Tags are user-defined nomenclatures comprising relevant metrics for easy identification and management. Systematic tagging which accurately reflect the organization, purpose, owner, environment or other relevant criteria make it easy to search, filter and discover resources; allocate costs; control access to resources across services and regions, and back-up resource groups programmatically with a single API call.

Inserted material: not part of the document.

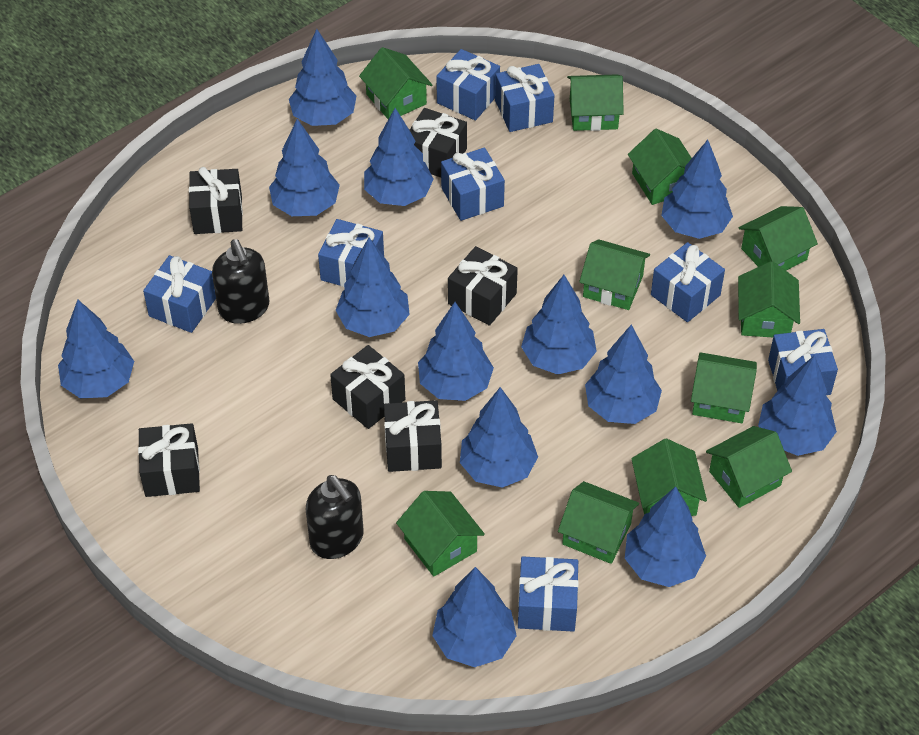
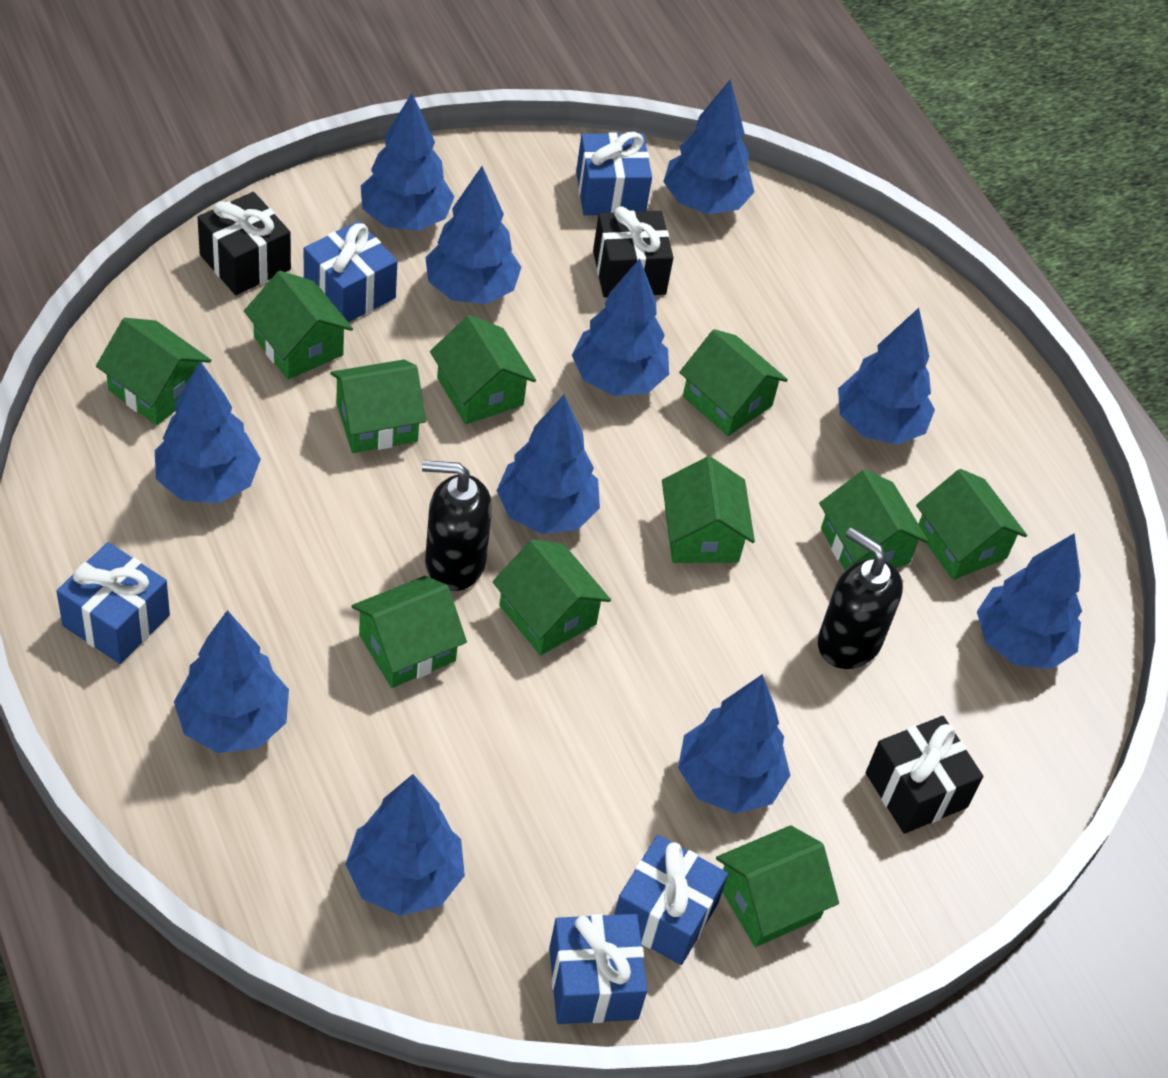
black gift: [138,423,200,497] [189,167,243,234] [330,345,405,429] [384,400,442,472] [410,108,467,178] [448,246,518,326] = 6 -> [197,192,291,295] [593,207,674,297] [866,716,983,834] = 3
blue gift: [143,255,216,333] [318,219,384,287] [436,49,500,121] [441,148,505,221] [495,64,554,132] [518,556,579,632] [651,242,725,322] [768,329,838,395] = 8 -> [57,542,170,664] [304,221,398,322] [549,914,647,1024] [576,132,652,215] [614,835,728,965] = 5
blue tree: [58,300,134,398] [269,119,340,216] [289,29,356,126] [336,238,410,337] [364,108,434,206] [418,302,494,401] [432,567,517,667] [460,387,538,488] [521,275,597,375] [585,324,662,424] [625,486,706,587] [661,140,733,239] [758,355,837,456] = 13 -> [155,361,261,503] [174,610,289,753] [345,774,465,916] [361,93,455,231] [425,166,521,304] [497,395,600,534] [572,258,669,396] [663,79,754,214] [678,674,790,814] [838,308,935,445] [977,533,1082,669] = 11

Tagging is particularly useful in large deployments but must be inculcated as a best practice even amongst smaller deployments. New-age MSPs rigorously adopt this best practice as a strategy for easy manageability, enhanced security and efficiency. Umbrella recommends tagging and promotes it as a default strategy for three reasons:
- To easily identify a resource and categorize it according to deployment. For example, web servers, application servers and database servers.
- To achieve granularity in billing and analyse spending patterns by business, applications or projects.
- To introduce automation in routine tasks such as scheduling back-ups at regular intervals. Not all data output require backup, certain data require short-term storage and deletion after specified time while some data require storage and archival for compliance and reference.
Umbrella has developed tools that programmatically tag resources for specific functions such as switch off/ switch on resources on schedule; manage data back-ups, storage and archival at specified times. In addition to our own tools, we also use AWS Resource Groups Tagging API for custom tagging.
A key practice for effective tagging is to have standardization in naming convention and follow it consistently. Umbrella’s experience finds tagging works best when it is aligned with business and operations logic, adding dimensions to create specific groups.
For example tagging could be under the following heads: Business (owner/customer/project); Technical (application, version, environment such as dev/test/production); Security (confidentiality/compliance); Automation (opt in-opt out/date and time/security groups).
Below are some best practices Umbrella adopts while tagging:
- We use standardized, case-sensitive format for tags.
- While tagging we consider ability to organize, automate, manage access control, and track cost.
- We use custom-built automation to implement and manage resource tags.
- It is better to err on the side of using too many tags rather than too few tags.
- We ensure tagging accommodates changing business requirements—specifically tag-based access control, automation, and billing reports.